» **Source passage**
--- BEGIN ---
For all the profitability they currently enjoy, Australian companies have a "date with defeat" unless they stop inhibiting innovation and learn how to keep abreast of changes - at macro and micro levels - that are occurring at a faster pace than ever before, according to Jan Kolbusz, a serial entrepreneur who is probably best known to the ICT community for the time he spent as director of technology and operations at Sealcorp.
Innovation - the introduction of new ideas that improve a company's performance - could be the saviour for Australia, Kolbusz believes, yet companies are stifling innovation with the very activities that are intended improve performance. It has become a special problem for Australia and has shown up as a detrimental factor in studies by the Australian Bureau of Statistics. "While big Australian businesses say innovation is amongst their top priorities and one of their major contributors to long term profitability, only 2.5 percent are being innovative in their business processes," Kolbusz says. "This major threat to Australia's innovation needs can be turned into a major opportunity."
But what has happened to innovation? Why is it now missing and where did it go?
--- END ---
» **Actions to take**
1 > Decide whether each statement below agrees with the passage on innovation in Australian business, answering yes or no and quoting the deciding words: (a) Kolbusz once served as director of technology and operations at Sealcorp. (b) About half of big Australian businesses are innovative in their business processes. (c) Kolbusz considers the threat to Australia's innovation needs impossible to reverse.
2 > Extend the passage on innovation in Australian business, starting after its final question.

» **Dataset extract**
--- BEGIN ---
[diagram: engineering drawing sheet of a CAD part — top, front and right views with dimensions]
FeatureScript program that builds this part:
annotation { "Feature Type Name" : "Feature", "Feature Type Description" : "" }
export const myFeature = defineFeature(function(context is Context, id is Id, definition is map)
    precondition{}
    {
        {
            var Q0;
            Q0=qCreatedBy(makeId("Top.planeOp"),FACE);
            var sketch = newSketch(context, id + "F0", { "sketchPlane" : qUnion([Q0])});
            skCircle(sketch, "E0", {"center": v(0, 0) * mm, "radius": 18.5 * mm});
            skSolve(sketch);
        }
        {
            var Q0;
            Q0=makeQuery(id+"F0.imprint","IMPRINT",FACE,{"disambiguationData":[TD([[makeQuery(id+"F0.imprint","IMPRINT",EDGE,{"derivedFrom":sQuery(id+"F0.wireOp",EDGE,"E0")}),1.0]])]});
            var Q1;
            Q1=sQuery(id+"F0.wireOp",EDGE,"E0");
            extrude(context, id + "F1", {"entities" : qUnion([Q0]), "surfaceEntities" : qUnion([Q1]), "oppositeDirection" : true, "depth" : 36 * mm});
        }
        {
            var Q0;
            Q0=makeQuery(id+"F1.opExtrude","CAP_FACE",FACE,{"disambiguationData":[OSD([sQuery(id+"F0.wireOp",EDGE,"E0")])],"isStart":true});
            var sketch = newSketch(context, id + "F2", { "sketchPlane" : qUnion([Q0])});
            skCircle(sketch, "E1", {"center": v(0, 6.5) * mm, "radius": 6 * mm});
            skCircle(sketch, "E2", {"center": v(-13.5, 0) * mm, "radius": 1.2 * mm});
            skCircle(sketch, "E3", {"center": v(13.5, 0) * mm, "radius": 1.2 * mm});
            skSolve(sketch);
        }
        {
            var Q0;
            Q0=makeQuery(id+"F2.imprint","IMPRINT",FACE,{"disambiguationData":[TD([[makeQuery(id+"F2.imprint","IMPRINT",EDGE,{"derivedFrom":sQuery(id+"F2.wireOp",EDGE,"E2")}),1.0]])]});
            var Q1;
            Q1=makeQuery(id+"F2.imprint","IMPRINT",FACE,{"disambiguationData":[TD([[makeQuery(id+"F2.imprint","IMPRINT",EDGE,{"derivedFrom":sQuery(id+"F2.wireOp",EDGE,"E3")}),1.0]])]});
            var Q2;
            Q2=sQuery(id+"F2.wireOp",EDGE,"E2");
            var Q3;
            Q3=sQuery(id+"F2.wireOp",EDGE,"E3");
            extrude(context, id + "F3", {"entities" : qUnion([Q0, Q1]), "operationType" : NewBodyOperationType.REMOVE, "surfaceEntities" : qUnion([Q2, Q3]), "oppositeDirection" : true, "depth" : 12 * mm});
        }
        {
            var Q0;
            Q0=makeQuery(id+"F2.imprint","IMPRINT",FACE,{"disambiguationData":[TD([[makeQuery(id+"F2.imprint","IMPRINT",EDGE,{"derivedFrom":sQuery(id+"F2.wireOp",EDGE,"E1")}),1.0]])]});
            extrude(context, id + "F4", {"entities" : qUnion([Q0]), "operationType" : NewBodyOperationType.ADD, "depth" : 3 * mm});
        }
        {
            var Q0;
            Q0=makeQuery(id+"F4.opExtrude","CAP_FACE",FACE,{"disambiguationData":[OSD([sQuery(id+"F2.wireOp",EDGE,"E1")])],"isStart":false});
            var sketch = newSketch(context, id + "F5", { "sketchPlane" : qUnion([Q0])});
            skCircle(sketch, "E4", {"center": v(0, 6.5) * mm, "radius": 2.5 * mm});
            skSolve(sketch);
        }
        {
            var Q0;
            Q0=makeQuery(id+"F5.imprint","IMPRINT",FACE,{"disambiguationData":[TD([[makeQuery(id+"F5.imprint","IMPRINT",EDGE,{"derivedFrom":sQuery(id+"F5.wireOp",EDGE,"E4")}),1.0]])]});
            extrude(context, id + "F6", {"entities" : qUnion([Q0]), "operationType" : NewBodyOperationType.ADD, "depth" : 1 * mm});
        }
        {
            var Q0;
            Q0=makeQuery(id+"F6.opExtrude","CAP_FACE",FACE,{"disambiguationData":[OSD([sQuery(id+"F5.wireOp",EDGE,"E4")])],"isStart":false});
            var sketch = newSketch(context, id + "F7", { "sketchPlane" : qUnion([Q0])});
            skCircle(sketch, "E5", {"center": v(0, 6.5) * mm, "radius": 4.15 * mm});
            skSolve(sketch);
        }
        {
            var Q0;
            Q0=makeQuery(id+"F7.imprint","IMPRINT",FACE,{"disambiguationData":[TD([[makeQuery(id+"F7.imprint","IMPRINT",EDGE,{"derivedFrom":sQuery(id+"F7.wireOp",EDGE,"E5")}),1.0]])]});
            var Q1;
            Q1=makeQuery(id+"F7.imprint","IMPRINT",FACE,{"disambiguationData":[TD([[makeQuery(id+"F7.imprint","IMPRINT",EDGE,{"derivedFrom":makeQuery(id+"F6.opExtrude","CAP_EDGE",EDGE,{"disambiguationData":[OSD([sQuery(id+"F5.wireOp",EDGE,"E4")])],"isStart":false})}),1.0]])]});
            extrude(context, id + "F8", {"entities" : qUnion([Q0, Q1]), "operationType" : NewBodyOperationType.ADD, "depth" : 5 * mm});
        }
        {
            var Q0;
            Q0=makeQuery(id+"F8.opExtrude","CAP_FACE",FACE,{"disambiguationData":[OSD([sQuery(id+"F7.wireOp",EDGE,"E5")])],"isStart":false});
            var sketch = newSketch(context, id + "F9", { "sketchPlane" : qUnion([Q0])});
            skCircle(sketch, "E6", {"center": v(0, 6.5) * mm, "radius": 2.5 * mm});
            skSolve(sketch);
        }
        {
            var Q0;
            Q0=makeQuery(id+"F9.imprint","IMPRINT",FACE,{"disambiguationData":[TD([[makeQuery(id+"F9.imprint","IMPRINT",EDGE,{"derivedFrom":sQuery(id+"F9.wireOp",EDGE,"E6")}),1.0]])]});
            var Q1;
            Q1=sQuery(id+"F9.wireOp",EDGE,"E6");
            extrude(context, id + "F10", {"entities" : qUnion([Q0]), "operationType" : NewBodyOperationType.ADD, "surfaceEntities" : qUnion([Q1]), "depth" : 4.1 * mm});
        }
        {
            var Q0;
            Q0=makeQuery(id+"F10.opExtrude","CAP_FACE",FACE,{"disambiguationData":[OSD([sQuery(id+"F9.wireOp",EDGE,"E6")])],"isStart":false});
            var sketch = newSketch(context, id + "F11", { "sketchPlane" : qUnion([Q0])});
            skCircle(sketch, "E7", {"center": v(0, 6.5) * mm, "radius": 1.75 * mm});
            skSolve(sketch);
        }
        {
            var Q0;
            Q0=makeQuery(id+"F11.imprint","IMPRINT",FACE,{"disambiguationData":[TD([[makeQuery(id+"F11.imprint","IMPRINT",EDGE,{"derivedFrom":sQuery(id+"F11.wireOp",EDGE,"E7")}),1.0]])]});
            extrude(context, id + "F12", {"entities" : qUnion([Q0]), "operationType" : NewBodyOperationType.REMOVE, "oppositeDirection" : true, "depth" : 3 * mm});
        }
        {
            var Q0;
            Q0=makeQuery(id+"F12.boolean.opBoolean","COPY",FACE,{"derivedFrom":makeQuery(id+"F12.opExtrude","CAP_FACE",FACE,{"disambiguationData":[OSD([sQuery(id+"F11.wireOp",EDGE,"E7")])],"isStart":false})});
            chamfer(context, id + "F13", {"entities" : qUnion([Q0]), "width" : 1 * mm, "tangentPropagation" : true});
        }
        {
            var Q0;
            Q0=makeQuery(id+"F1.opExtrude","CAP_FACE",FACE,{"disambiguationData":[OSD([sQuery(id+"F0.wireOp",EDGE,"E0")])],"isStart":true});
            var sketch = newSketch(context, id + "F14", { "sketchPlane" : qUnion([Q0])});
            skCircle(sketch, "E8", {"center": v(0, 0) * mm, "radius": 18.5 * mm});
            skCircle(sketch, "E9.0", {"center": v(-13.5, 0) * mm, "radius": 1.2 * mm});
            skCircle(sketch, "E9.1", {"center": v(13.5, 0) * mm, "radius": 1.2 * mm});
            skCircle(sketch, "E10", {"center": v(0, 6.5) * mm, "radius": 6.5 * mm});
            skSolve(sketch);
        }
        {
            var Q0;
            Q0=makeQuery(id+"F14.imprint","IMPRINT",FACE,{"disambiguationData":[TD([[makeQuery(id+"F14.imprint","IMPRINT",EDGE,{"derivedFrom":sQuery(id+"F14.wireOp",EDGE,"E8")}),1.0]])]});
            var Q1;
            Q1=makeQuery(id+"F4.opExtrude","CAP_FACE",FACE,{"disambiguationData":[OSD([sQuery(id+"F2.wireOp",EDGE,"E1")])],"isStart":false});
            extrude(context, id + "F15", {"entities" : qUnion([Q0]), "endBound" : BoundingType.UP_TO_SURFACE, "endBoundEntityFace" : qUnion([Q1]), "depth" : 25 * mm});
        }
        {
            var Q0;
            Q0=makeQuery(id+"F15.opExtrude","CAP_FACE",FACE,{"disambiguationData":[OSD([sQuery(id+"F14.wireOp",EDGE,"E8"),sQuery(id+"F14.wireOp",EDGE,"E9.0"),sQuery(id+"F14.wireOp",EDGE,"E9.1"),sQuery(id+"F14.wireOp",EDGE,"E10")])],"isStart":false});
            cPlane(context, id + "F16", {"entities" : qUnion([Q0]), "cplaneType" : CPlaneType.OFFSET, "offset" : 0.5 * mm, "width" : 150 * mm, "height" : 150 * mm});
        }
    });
--- END ---
» **Written answers**
1 >
(a) Yes: "the time he spent as director of technology and operations at Sealcorp"
(b) No: "only 2.5 percent are being innovative in their business processes"
(c) No: "This major threat to Australia's innovation needs can be turned into a major opportunity."

2 >
"Over the last half century, there has been a sense that as companies have grown bigger, innovation has dropped. But big companies are able to compensate by acquiring innovation," Kolbusz says. "The problem is that a country like Australia, which is neither massive nor tiny, could get lost in the middle and our companies won't be in a position to compensate for that lack of innovation by acquiring it."
The common message that big companies should become innovative by starting to behave like small companies is not the answer, Kolbusz believes. "That's a bit simplistic. Most small companies just muddle along because they haven't got the time or the resources to bring in the established best practices; probably don't even have an awareness of what they are. They're a small bunch of clever people drawing on whatever resources they can lay their hands on."
And corporate plans to promote innovation through trite approaches, like installing brain-storming rooms or making "innovation" ingrained in revenue models, will not necessarily do anything to promote innovation either. "I don't have any problems with those things, because they don't do any harm unless there is something inhibiting innovation, and that has been the issue."
The answer is simpler to state, but less easy to implement, Kolbusz says. "I liken it to hosting a party; if you invite the right guests they'll make the party. Every place will be innovative if there is nothing in place to stop it being innovative. While so much of the cultural focus is on what you can do to promote innovation, you must first make sure you're not doing anything to inhibit it."
Curb Your Enthusiasm
But no company wants to stifle innovation deliberately, so how and why is innovation being curbed? Kolbusz points to the not-so-distant past, when for any sort of challenge that was encountered in an organization, there was an established practice which addressed the problem and, if implemented well, ensured the organization kept doing well.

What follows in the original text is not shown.